The clutch of amendments proposed include the one seeking to extend the so-called pre-packaged scheme to larger firms and a customised regime for the real estate sector.

“All the discussions (on the amendments) with the relevant stakeholders have taken place, and the suggestions from the Insolvency and Bankruptcy Board of India (IBBI) have been given to the Ministry of Corporate Affairs, but it seems the Bill may not be introduced in Parliament anytime soon,” the official said. The Bill may see the light of the day only after the 2024 general elections, the source added.

The Corporate Affairs Ministry had proposed changes to the IBC to expedite the resolution process and prevent erosion of stressed asset value, as recovery for creditors has taken a knock in recent years.

The pre-packaged insolvency process which is now available to MSMEs allows the extant promoter to remain in the saddle till the final stage of debt resolution, and this is seen to have helped in preventing the pace of asset erosion during the corporate restructuring process.

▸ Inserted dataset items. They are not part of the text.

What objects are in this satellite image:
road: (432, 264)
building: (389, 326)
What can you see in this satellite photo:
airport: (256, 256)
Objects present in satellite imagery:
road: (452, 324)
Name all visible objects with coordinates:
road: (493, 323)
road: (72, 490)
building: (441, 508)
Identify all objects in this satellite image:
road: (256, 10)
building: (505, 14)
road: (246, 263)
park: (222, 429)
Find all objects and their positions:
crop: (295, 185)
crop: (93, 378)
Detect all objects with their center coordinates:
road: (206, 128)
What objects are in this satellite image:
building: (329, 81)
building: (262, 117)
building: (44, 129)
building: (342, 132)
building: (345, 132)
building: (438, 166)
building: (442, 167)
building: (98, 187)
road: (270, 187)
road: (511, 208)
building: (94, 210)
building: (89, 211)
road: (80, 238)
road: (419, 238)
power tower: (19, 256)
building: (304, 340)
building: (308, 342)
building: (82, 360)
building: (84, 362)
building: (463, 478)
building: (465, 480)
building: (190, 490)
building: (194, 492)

The ministry has also suggested a special insolvency regime for real estate under which the resolution process would be restricted to only those projects where the default has occurred, and won’t extend to the entire company or other solvent projects. It could also propose the adoption of a system of single transferable vote for creditors to decide on resolution bids for bankrupt companies, in a move aimed at maximising the chances of the plans getting approved.

Also, there is a proposal to make home-buyers, who already have the status of financial creditors, secured financial creditors.

A total of six amendments have been brought into the IBC, since its inception in 2016, to enhance its efficiency.

Earlier this month, Corporate Affairs Secretary Manoj Govil had said that the government is ready to make necessary amendments in the IBC to make the process of resolution faster and smooth.